Il y eut un remue-ménage du côté de la porte de la maisonnette.
– Elle ? murmura Delphine en pâlissant d'effroi.
Ce n'était heureusement que Pétronille Damourt qui venait rappeler ses ouailles à la décence et à la discipline.
– Vous deviez travailler au ravaudage de vos hardes en disant le chapelet. Vous avez profité de ce que je faisais un petit somme pour venir vous distraire. Madame sera très mécontente !...
– Soyez indulgente à la jeunesse, chère Pétronille, intervint Villedavray déployant toute sa galanterie enjôleuse pour calmer la duègne. La vie est si triste sur cette plage, à attendre on ne sait quoi ? Comment pourraient-elles rester insensibles à la grâce d'un beau jeune homme armé d'une guitare ?
– C'est inadmissible !
– Allons ! Allons ! vous vous faites plus sévère que vous n'êtes. Vous aussi méritez un peu de distractions. Venez vous asseoir avec nous. Aimez-vous les grains de maïs éclatés ? Avec un peu de cassonade dessus, c'est une friandise délicieuse...

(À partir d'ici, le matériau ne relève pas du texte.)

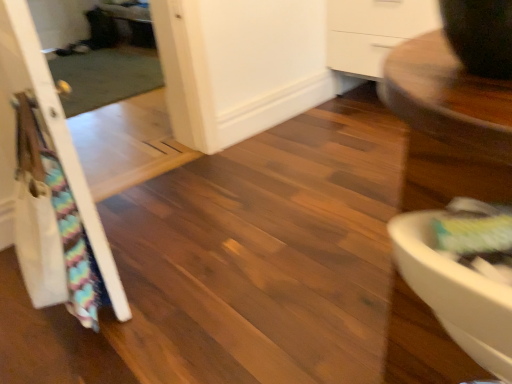
Where is `empty space that is to the right of white wood door at left`? empty space that is to the right of white wood door at left is located at coordinates (227, 263).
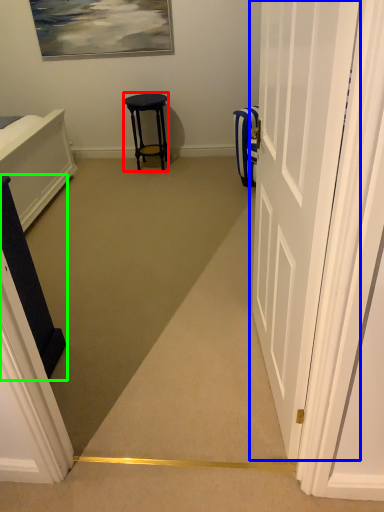
Question: Which object is positioned farthest from stool (highlighted by a red box)? Select from door (highlighted by a blue box) and furniture (highlighted by a green box).

Choices:
 (A) door
 (B) furniture

Answer: (A)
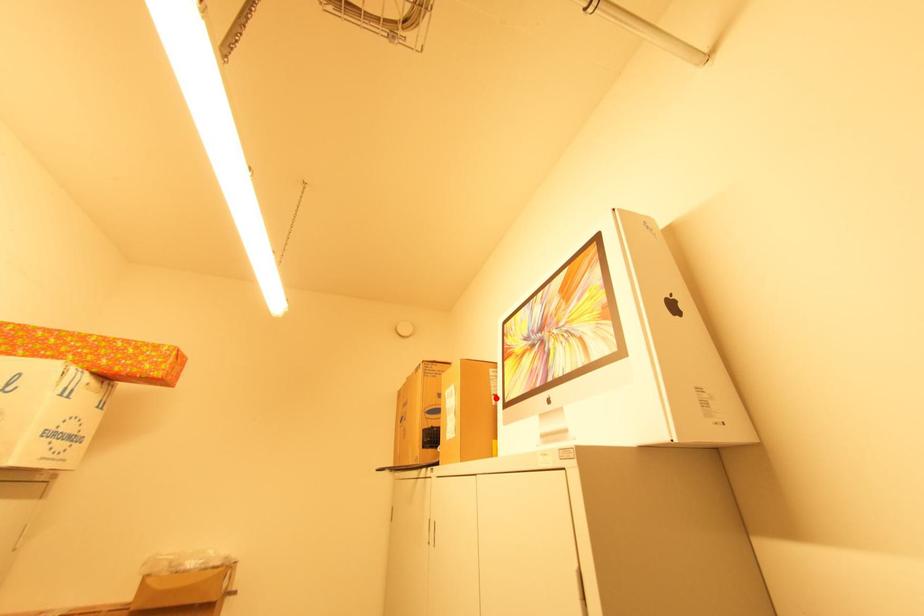
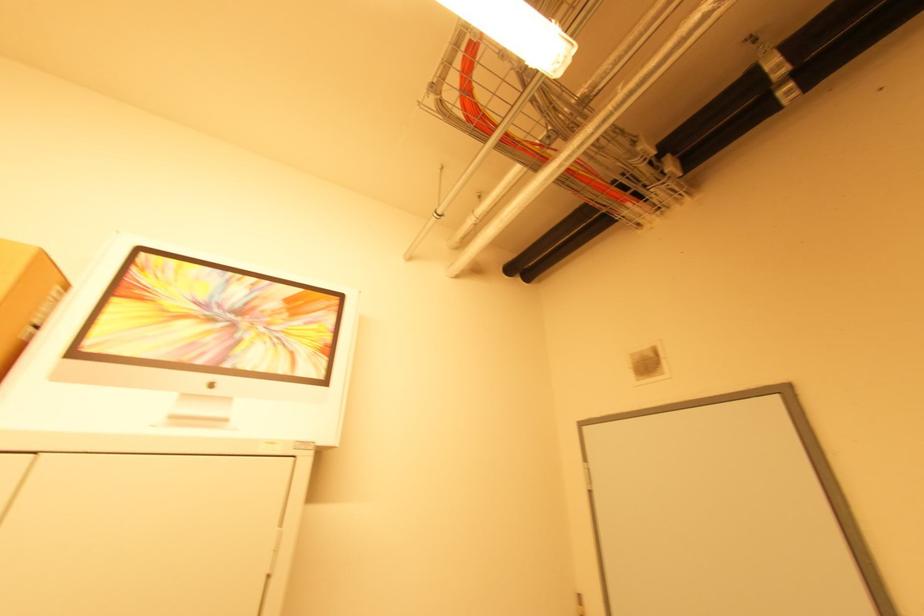
The point at the highlighted location is marked in the first image. Where is the corresponding point in the second image?

(32, 329)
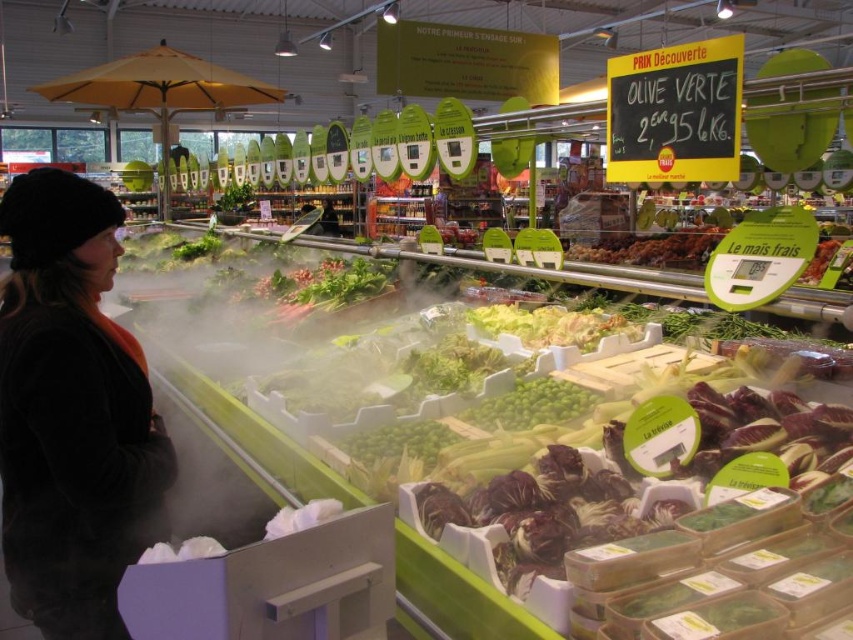
Question: Which of the following is the farthest from the observer?

Choices:
 (A) black fuzzy hat at upper left
 (B) black chalkboard at upper right

Answer: (B)

Question: Can you confirm if black fuzzy hat at upper left is bigger than black chalkboard at upper right?

Choices:
 (A) yes
 (B) no

Answer: (A)

Question: Can you confirm if black fuzzy hat at upper left is smaller than black chalkboard at upper right?

Choices:
 (A) yes
 (B) no

Answer: (B)

Question: Which point appears closest to the camera in this image?

Choices:
 (A) (80, 308)
 (B) (647, 58)

Answer: (A)

Question: Does black fuzzy hat at upper left appear under black chalkboard at upper right?

Choices:
 (A) no
 (B) yes

Answer: (B)

Question: Among these objects, which one is farthest from the camera?

Choices:
 (A) black chalkboard at upper right
 (B) black fuzzy hat at upper left

Answer: (A)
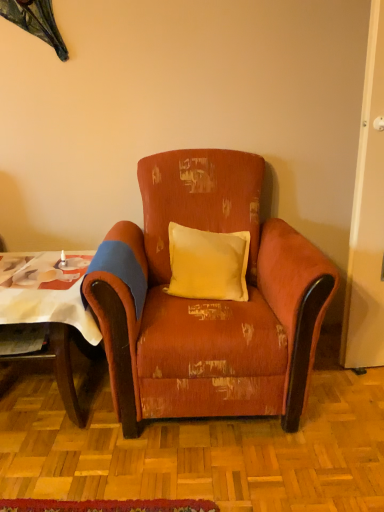
The image size is (384, 512). What do you see at coordinates (209, 301) in the screenshot?
I see `distressed orange fabric armchair at center` at bounding box center [209, 301].

The image size is (384, 512). Describe the element at coordinates (50, 313) in the screenshot. I see `wooden table at left` at that location.

This screenshot has width=384, height=512. I want to click on distressed orange fabric armchair at center, so click(209, 301).

In the image, is wooden table at left positioned in front of or behind distressed orange fabric armchair at center?

Clearly, wooden table at left is behind distressed orange fabric armchair at center.

Would you say wooden table at left is outside distressed orange fabric armchair at center?

Yes, wooden table at left is outside of distressed orange fabric armchair at center.

At what (x,y) coordinates should I click in order to perform the action: click on table lying below the distressed orange fabric armchair at center (from the image's perspective). Please return your answer as a coordinate pair (x, y). The height and width of the screenshot is (512, 384). Looking at the image, I should click on (50, 313).

Would you say distressed orange fabric armchair at center is a long distance from wooden table at left?

Actually, distressed orange fabric armchair at center and wooden table at left are a little close together.

Image resolution: width=384 pixels, height=512 pixels. What are the coordinates of `chair that appears above the wooden table at left (from a real-world perspective)` in the screenshot? It's located at (209, 301).

Does distressed orange fabric armchair at center have a larger size compared to wooden table at left?

Yes, distressed orange fabric armchair at center is bigger than wooden table at left.

In terms of width, does distressed orange fabric armchair at center look wider or thinner when compared to wooden table at left?

Considering their sizes, distressed orange fabric armchair at center looks broader than wooden table at left.

Locate an element on the screen. pillow to the right of wooden table at left is located at coordinates (208, 264).

From the image's perspective, is yellow fabric pillow at center beneath wooden table at left?

No, from the image's perspective, yellow fabric pillow at center is not below wooden table at left.

From a real-world perspective, relative to wooden table at left, is yellow fabric pillow at center vertically above or below?

yellow fabric pillow at center is above wooden table at left.

Is yellow fabric pillow at center thinner than wooden table at left?

Indeed, yellow fabric pillow at center has a lesser width compared to wooden table at left.

Based on the photo, does yellow fabric pillow at center appear on the left side of distressed orange fabric armchair at center?

Incorrect, yellow fabric pillow at center is not on the left side of distressed orange fabric armchair at center.

There is a distressed orange fabric armchair at center. Identify the location of pillow above it (from a real-world perspective). Image resolution: width=384 pixels, height=512 pixels. (208, 264).

Is yellow fabric pillow at center turned away from distressed orange fabric armchair at center?

Absolutely, yellow fabric pillow at center is directed away from distressed orange fabric armchair at center.

Is point (225, 234) positioned after point (203, 319)?

Yes, it is.

Is wooden table at left situated inside yellow fabric pillow at center or outside?

wooden table at left cannot be found inside yellow fabric pillow at center.

In terms of width, does wooden table at left look wider or thinner when compared to yellow fabric pillow at center?

In the image, wooden table at left appears to be wider than yellow fabric pillow at center.

Could you tell me if wooden table at left is facing yellow fabric pillow at center?

No, wooden table at left does not turn towards yellow fabric pillow at center.

From the image's perspective, who appears lower, wooden table at left or yellow fabric pillow at center?

wooden table at left.

The height and width of the screenshot is (512, 384). In order to click on chair in front of the yellow fabric pillow at center in this screenshot , I will do `click(209, 301)`.

Does distressed orange fabric armchair at center turn towards yellow fabric pillow at center?

Yes, distressed orange fabric armchair at center is turned towards yellow fabric pillow at center.

From a real-world perspective, which is physically below, distressed orange fabric armchair at center or yellow fabric pillow at center?

distressed orange fabric armchair at center is physically lower.

Can you confirm if distressed orange fabric armchair at center is shorter than yellow fabric pillow at center?

No, distressed orange fabric armchair at center is not shorter than yellow fabric pillow at center.

You are a GUI agent. You are given a task and a screenshot of the screen. Output one action in this format:
    pyautogui.click(x=<x>, y=<y>)
    Task: Click on the table that is behind the distressed orange fabric armchair at center
    
    Given the screenshot: What is the action you would take?
    pyautogui.click(x=50, y=313)

I want to click on table located below the distressed orange fabric armchair at center (from the image's perspective), so click(50, 313).

Estimate the real-world distances between objects in this image. Which object is closer to yellow fabric pillow at center, wooden table at left or distressed orange fabric armchair at center?

distressed orange fabric armchair at center is positioned closer to the anchor yellow fabric pillow at center.

Considering their positions, is distressed orange fabric armchair at center positioned closer to wooden table at left than yellow fabric pillow at center?

Based on the image, distressed orange fabric armchair at center appears to be nearer to wooden table at left.

Considering their positions, is yellow fabric pillow at center positioned further to wooden table at left than distressed orange fabric armchair at center?

Among the two, yellow fabric pillow at center is located further to wooden table at left.

Estimate the real-world distances between objects in this image. Which object is closer to distressed orange fabric armchair at center, wooden table at left or yellow fabric pillow at center?

The object closer to distressed orange fabric armchair at center is yellow fabric pillow at center.

In the scene shown: Looking at the image, which one is located closer to yellow fabric pillow at center, distressed orange fabric armchair at center or wooden table at left?

distressed orange fabric armchair at center.

Which object lies nearer to the anchor point distressed orange fabric armchair at center, yellow fabric pillow at center or wooden table at left?

yellow fabric pillow at center is positioned closer to the anchor distressed orange fabric armchair at center.

Identify the location of chair located between wooden table at left and yellow fabric pillow at center in the left-right direction. (209, 301).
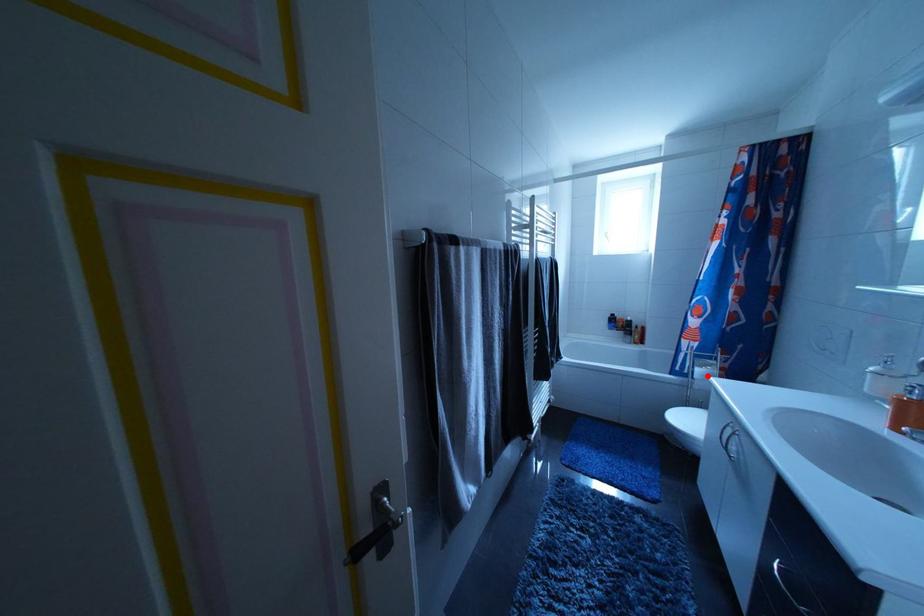
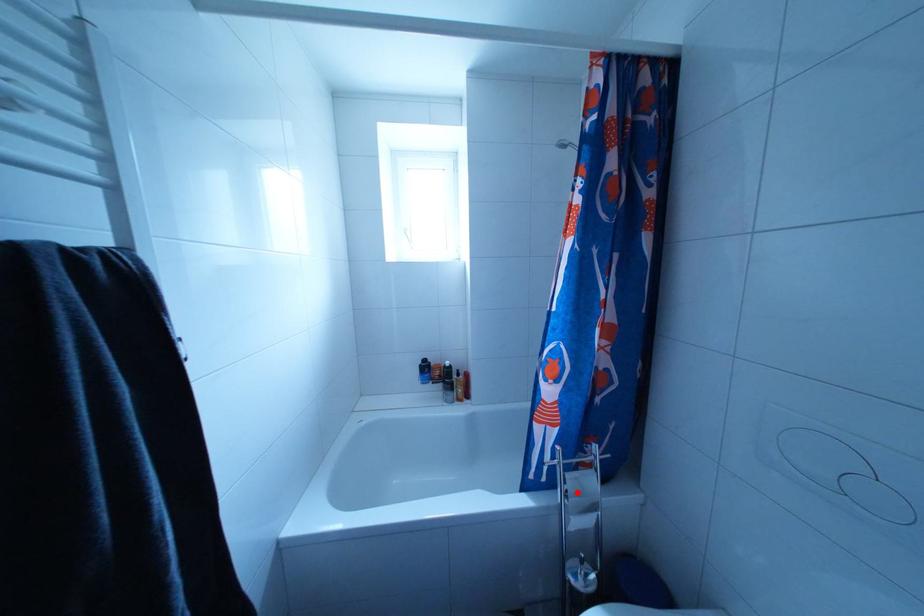
I am providing you with two images of the same scene from different viewpoints. A red point is marked on the first image and another point is marked on the second image. Is the marked point in image1 the same physical position as the marked point in image2?

Yes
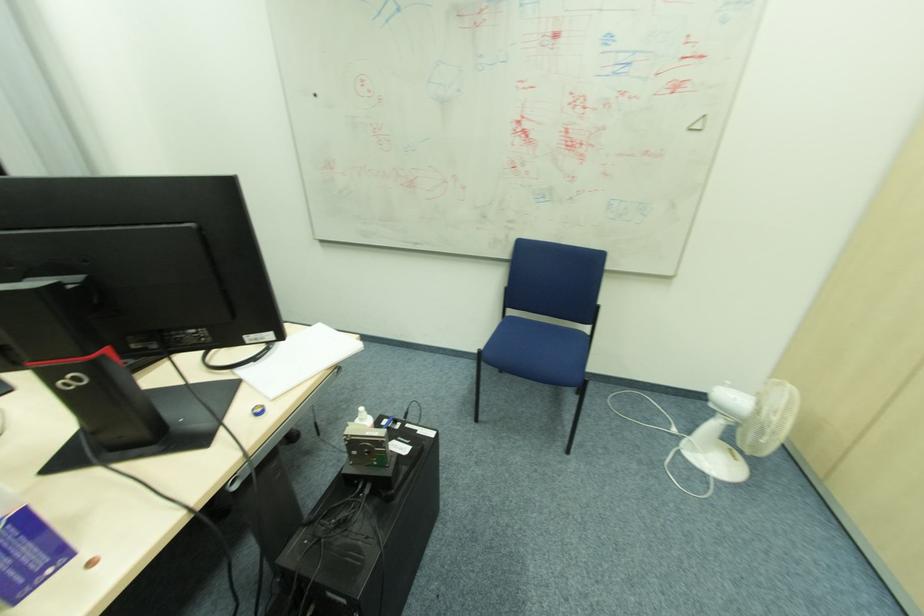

– Pétronille, chuchota Delphine à l'oreille d'Angélique, c'est elle qu'il faut questionner. Essayez de la faire parler. Elle est un peu simplette. Mais elle est au service de Mme de Maudribourg depuis plusieurs années et elle se rengorge volontiers de ce que la duchesse lui accorde toute sa confiance. Elle a dit parfois qu'elle savait bien des choses qui en effraieraient beaucoup, mais qu'on ne peut vivre intimement avec une personne aussi sainte et qui a des extases et des visions sans partager de terribles secrets.